Juan Antonio Rosado
Desde hace ya mucho tiempo (en algunas manifestaciones, desde el siglo XIX), México logró ya su independencia cultural, a pesar de que sigan proliferando mentes colonizadas y cultura enlatada. Lo cierto es que hay una gran cantidad de obras maestras y fenómenos culturales de gran relevancia y calidad con los que, desde el exterior, se identifica al país, y aunque esto último no ocurra siempre, existen identidades culturales (en plural) que son propias, al mismo tiempo nacionales y universales, como lo deseó, para América Latina, el guatemalteco Miguel Ángel Asturias en un texto de 1931: un arte a la vez nacional y universal. En otra ocasión me ocupé sobre un supuesto canon literario mexicano. No es momento ahora de volver al tema, sino sólo anotar que, si bien el país ha logrado conquistar su independencia literaria y artística, no ocurre lo mismo en los ámbitos político y económico. Los sucesivos gobiernos y políticos no han sabido ir más allá de las palabras ni tampoco, en términos generales, lo han deseado, a menudo para no comprometer sus intereses personales, sus propios negocios, su riqueza individual o las promesas de esa riqueza.
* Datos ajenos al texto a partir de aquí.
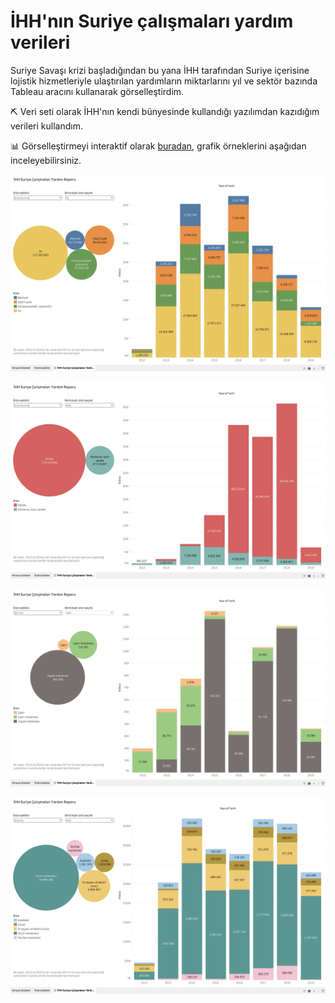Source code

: # İHH'nın Suriye çalışmaları yardım verileri

Suriye Savaşı krizi başladığından bu yana İHH tarafından Suriye içerisine lojistik hizmetleriyle ulaştırılan yardımların miktarlarını yıl ve sektör bazında Tableau aracını kullanarak görselleştirdim.

:pick: Veri seti olarak İHH'nın kendi bünyesinde kullandığı yazılımdan kazıdığım verileri kullandım.

:bar_chart: Görselleştirmeyi interaktif olarak [buradan](https://public.tableau.com/profile/bekirarslan#!/vizhome/SyriaAidReport2012-2019Logistics/HHSuriyealmalarYardmRaporu), grafik örneklerini aşağıdan inceleyebilirsiniz.

![Food security](food-security-kg.png)

![Food security](food-security.png)

![Shelter](shelter.png)

![Non Food](non-food-items.png)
Desde la “independencia política” de esta nación, en 1821, no hemos dejado de pasar de un estado semicolonial a uno neocolonial: de semicolonia a neocolonia en lo económico y lo político, a menudo por el miedo de no ser reconocidos sobre todo por el vecino del norte, lo que implica una discapacidad inherente de explotar, desarrollar e incrementar las propias riquezas. Lo patético emerge de inmediato, en particular porque resalta la ambición desmedida de individualidades en el poder, y no de un poder que represente a la colectividad en su geografía e historia. Ignacio Manuel Altamirano, quien siempre propugnó todo tipo de independencia, escribió: “Para que la tiranía pueda vivir, necesita embrutecer a los gobernados. Esta es la regla general”.
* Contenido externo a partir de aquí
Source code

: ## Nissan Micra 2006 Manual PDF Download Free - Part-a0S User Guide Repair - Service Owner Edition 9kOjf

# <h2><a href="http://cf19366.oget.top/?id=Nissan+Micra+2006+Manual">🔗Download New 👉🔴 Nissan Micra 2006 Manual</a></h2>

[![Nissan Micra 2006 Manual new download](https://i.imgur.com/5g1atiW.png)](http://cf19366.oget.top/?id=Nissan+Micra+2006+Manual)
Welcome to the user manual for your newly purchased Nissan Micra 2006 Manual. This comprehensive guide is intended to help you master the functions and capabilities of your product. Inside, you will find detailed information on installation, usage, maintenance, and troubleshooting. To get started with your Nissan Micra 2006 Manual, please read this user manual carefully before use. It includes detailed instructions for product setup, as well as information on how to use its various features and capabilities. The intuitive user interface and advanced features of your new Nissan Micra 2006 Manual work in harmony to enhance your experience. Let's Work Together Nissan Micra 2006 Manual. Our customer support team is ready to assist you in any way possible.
De tal modo, los gobernados, incluidos empresarios e industriales con toda su riqueza, desconfían sistemáticamente del propio país y de su capacidad para llegar a la madurez económica y política. No pueden concebirlo sin ser dependiente o, por lo menos, no tan dependiente, ya que la independencia absoluta es imposible: una nación se oxigena gracias al diálogo con el otro, con la exterioridad. Sin embargo, una cosa es el diálogo y otra la sumisión, la subordinación.
Dijo Eduardo Galeano que en el nuevo orden mundial, “los burócratas se hacen empresarios y los censores se vuelven campeones de la libertad de expresión”.
A partir de esta premisa, es fácil entender por qué el estado neocolonial y la sumisión al poder extranjero se exacerban cada vez más en una neocolonia. El funcionario sólo piensa en sus empresas personales; el político, en enriquecerse; el burócrata, en el futuro de su familia. ¿Dónde están los gobernados? Embrutecidos con argumentación persuasiva, sea a través de imágenes, publicidad o discursos rimbombantes y mentirosos. También Galeano escribió: “Para obligar a los adultos a pensar derechamente, las dictaduras militares usan terapias de sangre y fuego, y las democracias, la televisión”. Sin embargo, ambos recursos ya son también empleados por las llamadas “democracias”, a las que les vendría mejor el nombre de “corporatocracias” o “corporocracias”, el gobierno de las grandes corporaciones, a las que el Estado (ahora meramente policiaco o militar) ha transferido. Los genocidios, aunque sigan existiendo como tales, ahora son cotidianos de modo paulatino, a base de inflaciones, aumento de impuestos, subdesarrollo industrial y todo tipo de “reforma” atenida sólo a números y estadísticas en pro de dichas corporaciones. Los Estados totalitarios van quedando atrás, y la política es ya un reality show.